Dred Scott Documents Go Online
Efforts to preserve the court records of Dred Scott's unsuccessful challenge of Missouri slavery law, which helped push the nation toward civil war, have moved to the Internet.
The Missouri State Archives worked with St. Louis Circuit Court and Washington University to put 170 pages of the original Scott documents on a Web site.
Preservation efforts are vital because some records in the Scott case have been lost, and many court records from the same period are "crumbling into dust," said historian Lea Vandervelde.
In 1857, the U.S. Supreme Court struck down a ban on slavery in the territories and denied Scott his freedom.
Eleven years earlier, Scott and his wife, Harriett, had filed suit in St. Louis Circuit Court claiming they were legally free because their owner had taken them to non-slave territories of Wisconsin and Illinois.

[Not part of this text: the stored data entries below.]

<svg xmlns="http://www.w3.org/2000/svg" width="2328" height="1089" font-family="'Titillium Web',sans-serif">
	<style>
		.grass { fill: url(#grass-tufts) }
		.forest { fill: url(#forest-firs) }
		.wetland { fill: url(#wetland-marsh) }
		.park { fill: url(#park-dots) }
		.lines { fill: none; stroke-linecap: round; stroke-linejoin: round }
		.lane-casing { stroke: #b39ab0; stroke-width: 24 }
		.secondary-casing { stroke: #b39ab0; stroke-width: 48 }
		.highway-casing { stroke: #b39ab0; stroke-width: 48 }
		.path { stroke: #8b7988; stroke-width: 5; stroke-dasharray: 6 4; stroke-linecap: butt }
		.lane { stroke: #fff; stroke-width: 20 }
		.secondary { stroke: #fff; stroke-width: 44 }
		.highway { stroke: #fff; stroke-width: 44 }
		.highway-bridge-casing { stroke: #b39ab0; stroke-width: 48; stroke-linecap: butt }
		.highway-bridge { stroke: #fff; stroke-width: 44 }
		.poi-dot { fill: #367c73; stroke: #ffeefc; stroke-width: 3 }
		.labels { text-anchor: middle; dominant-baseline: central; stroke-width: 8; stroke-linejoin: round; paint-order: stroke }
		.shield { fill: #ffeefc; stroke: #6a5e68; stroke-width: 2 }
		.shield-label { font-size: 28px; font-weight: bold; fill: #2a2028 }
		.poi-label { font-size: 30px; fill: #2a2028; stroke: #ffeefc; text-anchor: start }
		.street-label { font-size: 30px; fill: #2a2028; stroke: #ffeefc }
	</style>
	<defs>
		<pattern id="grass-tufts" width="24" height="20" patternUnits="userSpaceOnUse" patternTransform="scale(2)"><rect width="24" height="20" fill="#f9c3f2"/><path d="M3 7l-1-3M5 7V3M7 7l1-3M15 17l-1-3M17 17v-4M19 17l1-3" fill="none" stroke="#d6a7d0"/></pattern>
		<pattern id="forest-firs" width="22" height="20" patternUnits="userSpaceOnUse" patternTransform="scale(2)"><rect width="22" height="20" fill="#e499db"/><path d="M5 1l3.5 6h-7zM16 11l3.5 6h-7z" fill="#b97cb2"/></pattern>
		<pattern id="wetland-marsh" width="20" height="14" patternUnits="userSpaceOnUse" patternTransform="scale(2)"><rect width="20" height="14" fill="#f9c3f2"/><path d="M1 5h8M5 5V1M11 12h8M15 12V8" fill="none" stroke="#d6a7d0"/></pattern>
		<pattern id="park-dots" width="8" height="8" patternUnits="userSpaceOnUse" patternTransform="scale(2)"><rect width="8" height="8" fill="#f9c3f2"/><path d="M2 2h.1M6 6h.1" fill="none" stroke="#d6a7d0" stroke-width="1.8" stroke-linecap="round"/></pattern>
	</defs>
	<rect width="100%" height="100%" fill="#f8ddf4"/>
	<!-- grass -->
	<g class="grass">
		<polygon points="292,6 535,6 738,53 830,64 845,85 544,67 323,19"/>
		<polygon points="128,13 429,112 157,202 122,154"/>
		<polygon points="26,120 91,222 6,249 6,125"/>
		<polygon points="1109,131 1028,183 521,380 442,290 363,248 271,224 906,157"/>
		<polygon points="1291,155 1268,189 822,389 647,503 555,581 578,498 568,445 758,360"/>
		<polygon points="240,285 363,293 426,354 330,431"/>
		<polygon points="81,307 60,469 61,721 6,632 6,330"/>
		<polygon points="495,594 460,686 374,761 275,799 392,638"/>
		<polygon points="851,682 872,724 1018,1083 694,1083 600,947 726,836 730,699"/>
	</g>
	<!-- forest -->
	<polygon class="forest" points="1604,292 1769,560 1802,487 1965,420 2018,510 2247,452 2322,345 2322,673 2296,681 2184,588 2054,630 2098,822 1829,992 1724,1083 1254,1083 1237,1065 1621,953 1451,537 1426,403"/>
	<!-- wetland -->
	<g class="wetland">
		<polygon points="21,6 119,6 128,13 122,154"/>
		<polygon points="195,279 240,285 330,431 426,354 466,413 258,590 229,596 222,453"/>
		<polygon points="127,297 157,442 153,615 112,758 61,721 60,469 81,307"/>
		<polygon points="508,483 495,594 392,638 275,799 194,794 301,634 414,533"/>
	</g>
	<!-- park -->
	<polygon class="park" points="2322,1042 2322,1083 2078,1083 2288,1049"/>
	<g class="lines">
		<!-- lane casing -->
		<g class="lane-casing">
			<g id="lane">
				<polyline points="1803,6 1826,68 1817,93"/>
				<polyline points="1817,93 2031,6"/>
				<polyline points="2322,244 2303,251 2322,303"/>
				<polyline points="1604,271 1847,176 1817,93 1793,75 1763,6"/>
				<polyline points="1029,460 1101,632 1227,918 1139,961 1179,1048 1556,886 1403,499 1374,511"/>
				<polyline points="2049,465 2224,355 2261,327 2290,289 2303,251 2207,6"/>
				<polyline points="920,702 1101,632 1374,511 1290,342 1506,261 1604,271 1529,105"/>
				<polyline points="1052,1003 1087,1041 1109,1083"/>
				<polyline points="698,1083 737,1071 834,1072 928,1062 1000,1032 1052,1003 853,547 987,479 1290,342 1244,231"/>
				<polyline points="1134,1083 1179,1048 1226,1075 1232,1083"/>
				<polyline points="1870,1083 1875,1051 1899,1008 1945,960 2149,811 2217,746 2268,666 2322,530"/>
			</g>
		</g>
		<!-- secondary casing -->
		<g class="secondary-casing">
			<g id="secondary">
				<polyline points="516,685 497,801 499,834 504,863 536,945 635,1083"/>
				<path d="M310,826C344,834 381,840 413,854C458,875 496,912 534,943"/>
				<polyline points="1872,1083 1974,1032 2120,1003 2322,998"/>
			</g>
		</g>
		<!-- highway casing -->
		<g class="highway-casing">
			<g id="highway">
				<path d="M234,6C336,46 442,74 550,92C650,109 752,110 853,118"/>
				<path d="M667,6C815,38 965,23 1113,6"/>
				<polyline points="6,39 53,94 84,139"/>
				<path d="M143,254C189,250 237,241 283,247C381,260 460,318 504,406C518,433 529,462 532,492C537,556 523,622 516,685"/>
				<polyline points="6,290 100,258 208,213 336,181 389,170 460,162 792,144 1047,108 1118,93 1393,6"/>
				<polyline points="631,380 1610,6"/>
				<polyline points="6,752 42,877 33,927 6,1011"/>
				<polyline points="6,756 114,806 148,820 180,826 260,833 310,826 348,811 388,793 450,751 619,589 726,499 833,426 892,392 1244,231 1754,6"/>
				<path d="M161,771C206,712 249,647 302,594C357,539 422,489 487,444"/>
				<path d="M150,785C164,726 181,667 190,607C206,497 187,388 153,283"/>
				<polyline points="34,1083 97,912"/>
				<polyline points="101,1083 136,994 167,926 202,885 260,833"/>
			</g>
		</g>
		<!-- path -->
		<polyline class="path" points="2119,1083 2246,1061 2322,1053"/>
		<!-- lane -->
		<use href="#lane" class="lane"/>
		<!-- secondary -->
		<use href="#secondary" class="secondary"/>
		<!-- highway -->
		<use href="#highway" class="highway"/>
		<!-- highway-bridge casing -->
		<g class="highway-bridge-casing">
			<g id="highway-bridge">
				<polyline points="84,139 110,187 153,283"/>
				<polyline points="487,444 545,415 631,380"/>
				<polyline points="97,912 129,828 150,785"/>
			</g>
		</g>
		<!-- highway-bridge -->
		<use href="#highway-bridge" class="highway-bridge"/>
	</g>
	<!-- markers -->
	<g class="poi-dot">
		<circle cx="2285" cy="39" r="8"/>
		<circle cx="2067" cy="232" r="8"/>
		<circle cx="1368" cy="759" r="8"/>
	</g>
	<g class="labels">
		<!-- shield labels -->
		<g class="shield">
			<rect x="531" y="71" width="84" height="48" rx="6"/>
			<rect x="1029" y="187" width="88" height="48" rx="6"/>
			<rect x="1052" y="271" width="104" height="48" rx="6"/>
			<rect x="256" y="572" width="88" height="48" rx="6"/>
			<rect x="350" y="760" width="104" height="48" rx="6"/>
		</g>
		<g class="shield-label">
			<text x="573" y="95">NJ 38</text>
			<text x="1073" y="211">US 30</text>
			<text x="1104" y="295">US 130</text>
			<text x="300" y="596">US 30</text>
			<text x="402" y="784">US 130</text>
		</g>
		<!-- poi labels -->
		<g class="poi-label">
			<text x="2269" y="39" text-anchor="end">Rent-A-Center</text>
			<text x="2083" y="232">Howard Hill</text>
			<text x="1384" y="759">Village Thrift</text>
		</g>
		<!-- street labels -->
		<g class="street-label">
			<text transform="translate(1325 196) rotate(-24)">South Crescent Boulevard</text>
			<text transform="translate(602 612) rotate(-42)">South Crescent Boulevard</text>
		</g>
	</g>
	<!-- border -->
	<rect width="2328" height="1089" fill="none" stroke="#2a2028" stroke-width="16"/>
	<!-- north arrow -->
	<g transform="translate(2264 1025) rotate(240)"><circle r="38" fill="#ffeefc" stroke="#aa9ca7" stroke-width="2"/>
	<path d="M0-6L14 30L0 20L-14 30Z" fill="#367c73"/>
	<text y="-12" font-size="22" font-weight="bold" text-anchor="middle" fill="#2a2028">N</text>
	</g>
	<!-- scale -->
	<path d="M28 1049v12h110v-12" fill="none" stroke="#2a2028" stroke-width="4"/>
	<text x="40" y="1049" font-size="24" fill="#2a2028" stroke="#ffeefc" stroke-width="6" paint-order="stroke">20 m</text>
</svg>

Scott and his wife won in Circuit Court but suffered a setback when the case was appealed to the Missouri Supreme Court. They then turned to the federal courts.
The Scott records are part of an immense file of Circuit Court cases related to slavery that are being restored and indexed.

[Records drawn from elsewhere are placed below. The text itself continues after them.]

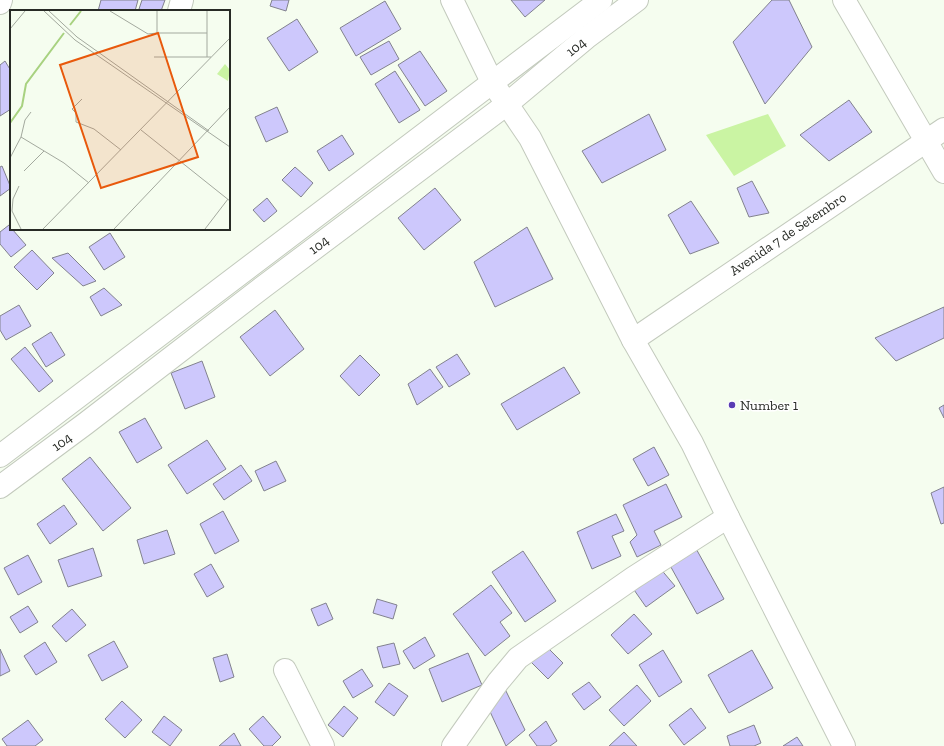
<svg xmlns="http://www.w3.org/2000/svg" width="944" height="746" font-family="'Zilla Slab',serif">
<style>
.green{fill:#caf4a3}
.building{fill:#cdc8fc;stroke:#82828e}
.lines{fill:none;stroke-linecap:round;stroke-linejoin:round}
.minor-casing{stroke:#c3cabd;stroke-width:24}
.minor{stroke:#fff;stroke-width:22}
.poi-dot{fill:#593cb4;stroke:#fff;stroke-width:1.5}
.labels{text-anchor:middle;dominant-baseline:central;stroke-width:3;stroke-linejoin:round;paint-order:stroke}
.street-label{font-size:14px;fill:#272a25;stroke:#fff}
.poi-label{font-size:14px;fill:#272a25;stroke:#fff;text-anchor:start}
.inset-river{fill:none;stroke:#a8d280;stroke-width:2}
.inset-road{fill:none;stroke:#a3a99e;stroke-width:1}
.view{fill:#e8590c;fill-opacity:0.15;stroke:#e8590c;stroke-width:2}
.inset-edge{fill:none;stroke:#272a25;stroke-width:2}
</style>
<rect width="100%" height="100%" fill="#f5fdef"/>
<polygon class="green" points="768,114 786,146 734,176 706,135"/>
<g class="building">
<polygon points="101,0 138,0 135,11 98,11"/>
<polygon points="142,0 165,0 161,11 146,11 139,9"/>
<polygon points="272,0 289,0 286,11 270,6"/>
<polygon points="511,0 545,0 525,17"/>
<polygon points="772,0 789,0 812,47 765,104 733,42"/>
<polygon points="385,1 401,29 356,56 340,28"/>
<polygon points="297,19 318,52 289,71 267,38"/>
<polygon points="389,41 399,59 371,75 360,57"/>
<polygon points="420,51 447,91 425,106 398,65"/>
<polygon points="5,61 11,71 11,109 0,116 0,65"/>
<polygon points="395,71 420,110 399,123 375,84"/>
<polygon points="849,100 872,132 829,161 800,135"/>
<polygon points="277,107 288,132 266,142 255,117"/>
<polygon points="649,114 666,150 602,183 582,151"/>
<polygon points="342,135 354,154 329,171 317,151"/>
<polygon points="2,166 11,188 0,196 0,167"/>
<polygon points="295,167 313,183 301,197 282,180"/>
<polygon points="752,181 769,213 749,217 737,188"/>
<polygon points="435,188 461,220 424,250 398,218"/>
<polygon points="267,198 277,211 264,222 253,210"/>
<polygon points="691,201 719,243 690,254 668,215"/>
<polygon points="9,225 11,229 12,229 26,245 11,257 0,244 0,232"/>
<polygon points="527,227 553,279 495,307 474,262"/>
<polygon points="110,233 125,257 104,270 89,247"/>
<polygon points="32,250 54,273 37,290 14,267"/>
<polygon points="68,253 96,281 83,286 52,258"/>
<polygon points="104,288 122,305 101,316 90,297"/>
<polygon points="19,305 31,326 6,340 0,330 0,316"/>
<polygon points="944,307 944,338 896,361 875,338"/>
<polygon points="275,310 304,349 270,376 240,337"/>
<polygon points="51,332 65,355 46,367 32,344"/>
<polygon points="25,347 53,381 39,392 11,359"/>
<polygon points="457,354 470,374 449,387 436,367"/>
<polygon points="360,355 380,375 359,396 340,376"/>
<polygon points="202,361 215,397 185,409 171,373"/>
<polygon points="564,367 580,393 517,430 501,404"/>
<polygon points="430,369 443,387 417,405 408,384"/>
<polygon points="944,405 944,418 939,408"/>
<polygon points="145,418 162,448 137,463 119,432"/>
<polygon points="207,440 226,469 187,494 168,465"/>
<polygon points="654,447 669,475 648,486 633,459"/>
<polygon points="90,457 131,508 103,531 62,479"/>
<polygon points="276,461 286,481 264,491 255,471"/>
<polygon points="241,465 252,481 224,500 213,484"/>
<polygon points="666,484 682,517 654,531 661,545 637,557 630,542 637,535 623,505"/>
<polygon points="944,487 944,523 941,524 931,493"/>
<polygon points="64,505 77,524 50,544 37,524"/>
<polygon points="223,511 239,541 215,554 200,524"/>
<polygon points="616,514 624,531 612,536 621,556 592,569 577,532"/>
<polygon points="167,530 175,554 144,564 137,540"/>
<polygon points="694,545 724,599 697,614 667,560"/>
<polygon points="93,548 102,576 68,587 58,560"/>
<polygon points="523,551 556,601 525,622 492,572"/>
<polygon points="28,555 42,582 18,595 4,568"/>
<polygon points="211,564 224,587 207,597 194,574"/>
<polygon points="659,567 675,586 646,607 632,587"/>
<polygon points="491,585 512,613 500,622 510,636 485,656 453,614"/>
<polygon points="377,599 397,605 393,619 373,613"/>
<polygon points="326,603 333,619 318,626 311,609"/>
<polygon points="28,606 38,622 20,633 10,617"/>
<polygon points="72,609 86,625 66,642 52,626"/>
<polygon points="634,614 652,634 628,654 611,635"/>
<polygon points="425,637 435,656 414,669 403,651"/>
<polygon points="114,641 128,667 102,681 88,655"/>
<polygon points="45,642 57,662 36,675 24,656"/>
<polygon points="394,643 400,664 383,668 377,647"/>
<polygon points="545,645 563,663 548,679 530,661"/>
<polygon points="0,649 10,671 0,676"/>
<polygon points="663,650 682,682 659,697 639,665"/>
<polygon points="752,650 773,688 729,713 708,675"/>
<polygon points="468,653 482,685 442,702 429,669"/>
<polygon points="227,654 234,677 220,682 213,658"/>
<polygon points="362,669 373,686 353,698 343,681"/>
<polygon points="589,682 601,697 584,710 572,694"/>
<polygon points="389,683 408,696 394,716 375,702"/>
<polygon points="637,685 651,701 624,726 609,710"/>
<polygon points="504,687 525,730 506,746 486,703"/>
<polygon points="122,701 142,720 125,738 105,719"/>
<polygon points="344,706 358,718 343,737 328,725"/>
<polygon points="691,708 706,728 684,745 669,725"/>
<polygon points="164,716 182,730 170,746 152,732"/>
<polygon points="263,716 281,737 272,746 264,746 249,729"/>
<polygon points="28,720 43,740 35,746 7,746 2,739"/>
<polygon points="546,721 557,741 550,746 537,746 529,735"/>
<polygon points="754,725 761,743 754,746 730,746 727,736"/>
<polygon points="624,732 637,746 609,746"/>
<polygon points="234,733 241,746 219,746"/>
<polygon points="797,737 803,746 783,746"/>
</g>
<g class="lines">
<g class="minor-casing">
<g id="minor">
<polyline points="452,0 492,82 530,138 633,340 692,443 728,517 844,746"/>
<polyline points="844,0 944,172"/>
<polyline points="0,3 1,0"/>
<polyline points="179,11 182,0"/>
<polyline points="633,340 944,129"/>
<polyline points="0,456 601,0"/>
<polyline points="0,487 85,424 263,287 507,104 586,38 637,0"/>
<polyline points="285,670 323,746"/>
<polyline points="453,746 498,682 518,658 633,578 728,517"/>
</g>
</g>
<use href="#minor" class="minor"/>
</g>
<circle class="poi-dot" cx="732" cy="405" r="4"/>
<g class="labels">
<g class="street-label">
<text transform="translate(576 47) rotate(-39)">104</text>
<text transform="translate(788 234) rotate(-34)">Avenida 7 de Setembro</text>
<text transform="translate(319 245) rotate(-37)">104</text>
<text transform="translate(62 442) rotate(-36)">104</text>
</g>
<g class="poi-label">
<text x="740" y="405">Number 1</text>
</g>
</g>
<g transform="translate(10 10)">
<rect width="220" height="220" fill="#f5fdef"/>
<path d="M215 54 220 60 218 71 207 64Z" fill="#caf4a3"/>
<path class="inset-river" d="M60 15 71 1M0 113 12 96 16 74 54 23"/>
<path class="inset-road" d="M34 1 65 30 220 137M39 1 67 27 199 121M100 1 138 24 147 23M147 1V23H197V47H201M197 1V23M0 19 15 1M144 47H197M72 89 62 99 66 103V112L84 119 111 140M21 102 15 110 11 127 54 153 79 173M131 120 220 191M0 148 11 127M14 161 34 141M9 176 3 189 2 201 11 219M33 219 220 28M104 219 220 97M195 219 218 189"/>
<path class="view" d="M148 23 188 147 91 178 50 55Z"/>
<rect width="220" height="220" class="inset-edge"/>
</g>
</svg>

State archivist Ken Winn said his agency wants to clean and perform basic conservation work on all Circuit Court records up to 1875, an estimated 4 million pages.
Winn said a committee of historians would be named to help determine which of the documents should be placed on the Internet.
The documents are a rich source for the study of slavery, said Loren Schweninger, a professor at the University of North Carolina at Greensboro and director of a project to create a national archive of slavery records.
"These are just marvelous, marvelous records," he said.